**Exercise brief**
Skip any pictures. Repeat the data exactly, from its first line through the line that holds "2.36 While ten", both included.

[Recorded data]
- Opening Delimiter -

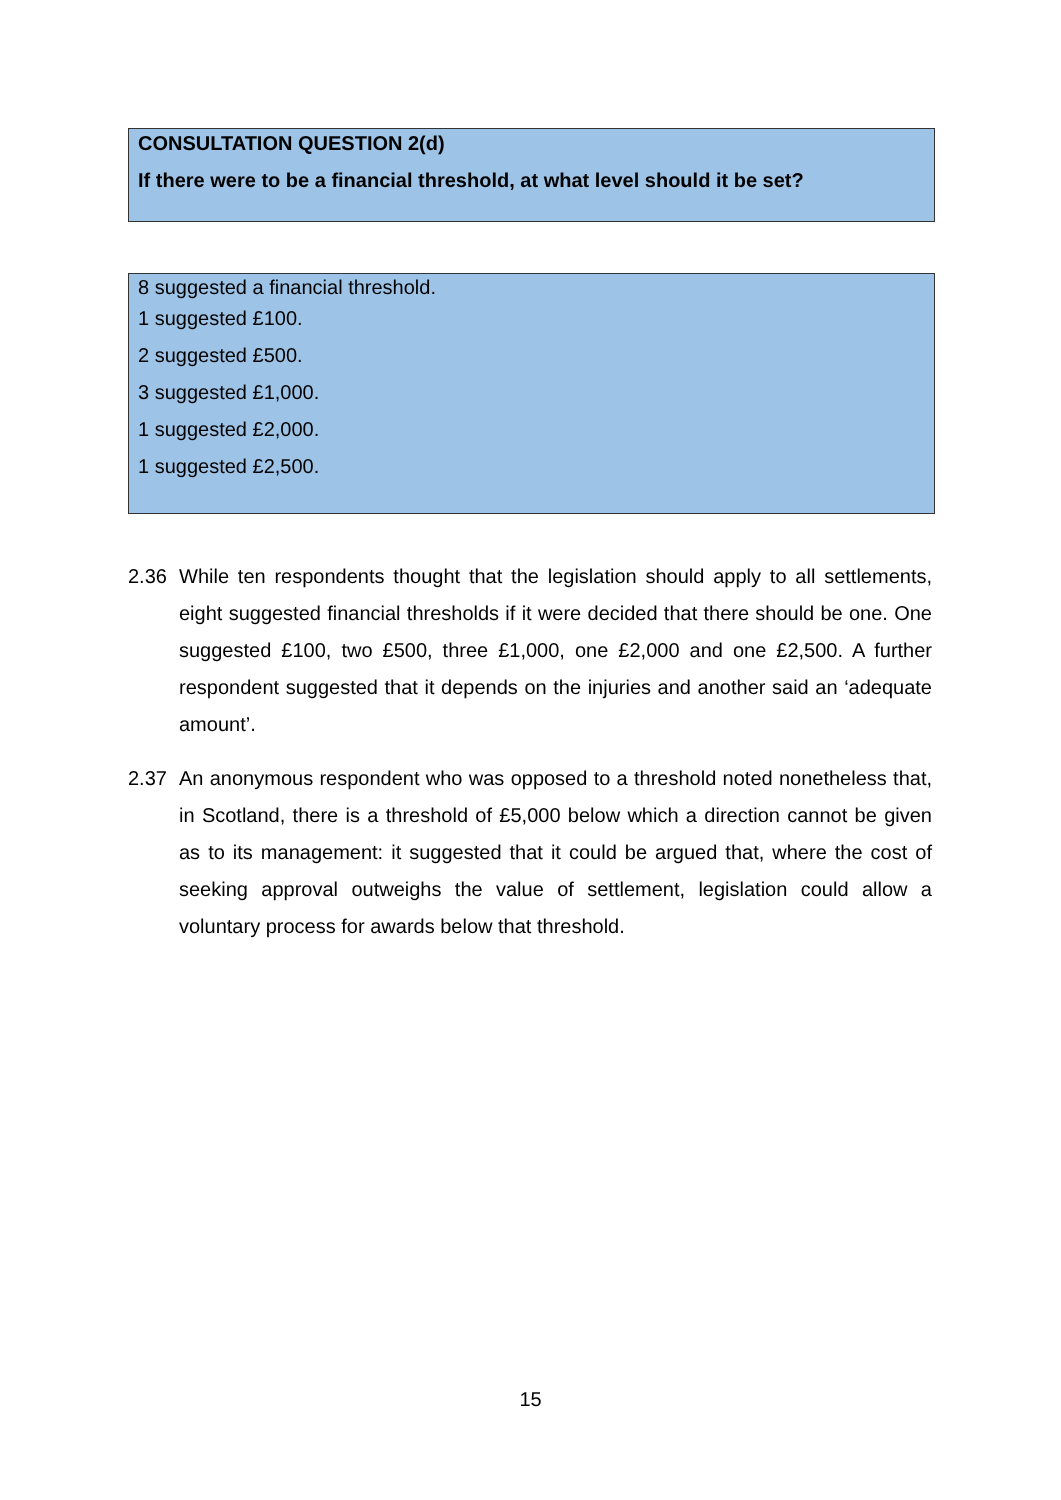CONSULTATION QUESTION 2(d)
If there were to be a financial threshold, at what level should it be set?
8 suggested a financial threshold.
1 suggested £100.
2 suggested £500.
3 suggested £1,000.
1 suggested £2,000.
1 suggested £2,500.
2.36 While ten respondents thought that the legislation should apply to all settlements, eight suggested financial thresholds if it were decided that there should be one. One suggested £100, two £500, three £1,000, one £2,000 and one £2,500. A further respondent suggested that it depends on the injuries and another said an ‘adequate amount’.
2.37 An anonymous respondent who was opposed to a threshold noted nonetheless that, in Scotland, there is a threshold of £5,000 below which a direction cannot be given as to its management: it suggested that it could be argued that, where the cost of seeking approval outweighs the value of settlement, legislation could allow a voluntary process for awards below that threshold.
15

- Closing Delimiter -

**Answer for the task**
CONSULTATION QUESTION 2(d)
If there were to be a financial threshold, at what level should it be set?
8 suggested a financial threshold.
1 suggested £100.
2 suggested £500.
3 suggested £1,000.
1 suggested £2,000.
1 suggested £2,500.
2.36 While ten respondents thought that the legislation should apply to all settlements, eight suggested financial thresholds if it were decided that there should be one. One suggested £100, two £500, three £1,000, one £2,000 and one £2,500. A further respondent suggested that it depends on the injuries and another said an ‘adequate amount’.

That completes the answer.